YY: Slalom encourages you to be your authentic self in the working environment. I can be the real me and get my work done at the same time. Our open-minded and inclusive culture respects all personalities and gender differences. It’s OK to be a person who builds machine learning models and like pink unicorns at the same time.

BJ: One of my favourite things about Slalom is that you are really encouraged to be your whole self. You don’t have to hide who you are, and people will love you for it. This is the first time in my career that I can truly call my colleagues friends. Slalom is one big happy family and I feel lucky to be a part of it.

Any work accomplishments you wish to share during your last few months working at Slalom Australia?

YY: I’m currently working with a client in the marine industry to build autonomous vessels. It’s such an interesting yet challenging project, and I feel very lucky to be able to explore the cutting-edge technologies and make real impacts in the industry. Unlike autonomous vehicles, which has reached a relatively mature stage, autonomous vessels are still in early development and challenges like tough weather, lack of training dataset, limited use cases still need attention.
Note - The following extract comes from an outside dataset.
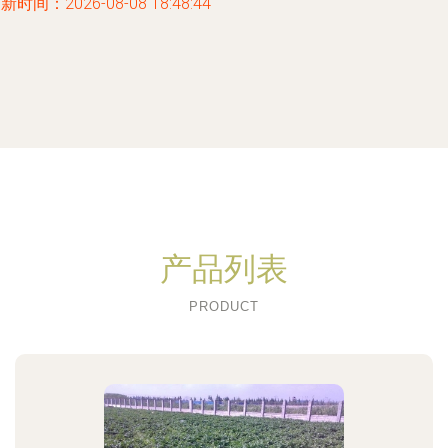
新时间：2026-08-08 18:48:44
产品列表
PRODUCT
Our machine learning team has successfully built a prototype model that can identify boats, estimate distance and direction of the boats with only a camera. There is definitely more we need to do, and we all look forward to developing it further!

BJ: I was lucky to be part of the team for the first ever Slalom Build Australia project. Having the opportunity to set the scene for future projects and put that first mark on the Australian market is a huge achievement, not just for myself but for the entire company. I am also part of the Slalom Australia founding 50, it’s fair to say it’s been a great start!